1. Son’s Race at adidas Grand Prix Brings Burrell Full Circle

    Leroy Burrell recalls that it was a beautiful day, warm and crisp and clear. He found a ball field on which to warm up, and a picnic table on which to stretch. He entered Downing Stadium, absorbing the classic venue. Then he walked to the starting line for his race in the USA/Mobil Outdoor Championships, blazed out of the blocks with a startling reaction time of .117, held off a hard-charging Carl Lewis, and set a 100-meter World Record.

    It was June 14, 1991, on Randall’s Island, now home to the Diamond League’s adidas Grand Prix.This year’s event is set for May 25.

    “I was out there and I didn’t realize, until 80 meters, what was going on,” Burrell told reporters immediately after the race.  “I don’t think I ever felt that sensational coming out of the blocks. And then, all of a sudden, I realized I was tired. It was like someone fast-forwarded my body. Then I kind of came to consciousness about 80, and I could hear someone coming. I knew it was Carl. I just felt it. I could hear him breathing and I could tell he had a full head of steam.”

    At 99 meters that day, Lewis—Burrell’s training partner at the Santa Monica Track Club—still held the World Record of 9.92. Moments later, it belonged to Burrell, at 9.91. He was not shocked.

    “I had run pretty well all season, and broken the World Record in the 60 earlier, so I knew I was going to run really well,” he said recently. “My PR was 9.94, and with an opportunity like that, a great day, the competition, I knew I was going to have to do something important that day.”

    Time passes. Children are born. They grow. And now it’s time for sons to have an opportunity, a great day, competition. Time for sons to dream of doing something important.

    On May 25, Burrell will be in Austin, TX, coaching the University of Houston Cougars in the midst of NCAA regionals when his son, Cameron, gets into the blocks for the Dream 100 at the adidas Grand Prix. His wife, Michelle Finn—a sprinter who qualified for the IAAF World Championships at that same meet in 1991—will be in the stands at Icahn Stadium, keeping him updated.

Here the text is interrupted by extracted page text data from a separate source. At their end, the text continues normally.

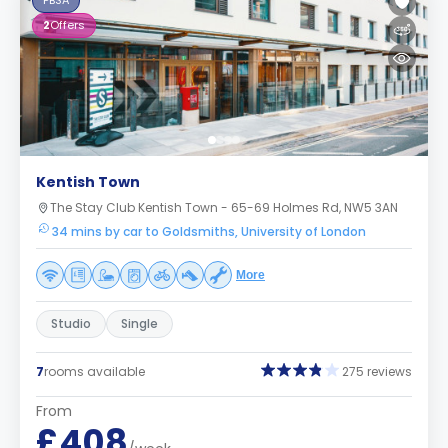
PBSA
2
Offers
Kentish Town
The Stay Club Kentish Town - 65-69 Holmes Rd, NW5 3AN
34 mins by car to Goldsmiths, University of London
More
Studio
Single
7
rooms available
275 reviews
From
£408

    Cameron Burrell, a senior at Ridge Point High School, is one of the top young sprinters in the country, the reigning Texas 4A 100-meter champion who’s run a wind-aided 10.07.

    “He’s done a lot more with his high school career than I did,” quipped his father, who will become his coach when Cameron joins the Cougars this fall.

    But first, the Dream 100, 22 years after Leroy Burrell broke the World Record in the same event on the same patch of ground.

    “I guess,” said the elder Burrell, “you could say things are coming full circle, for him and for me.”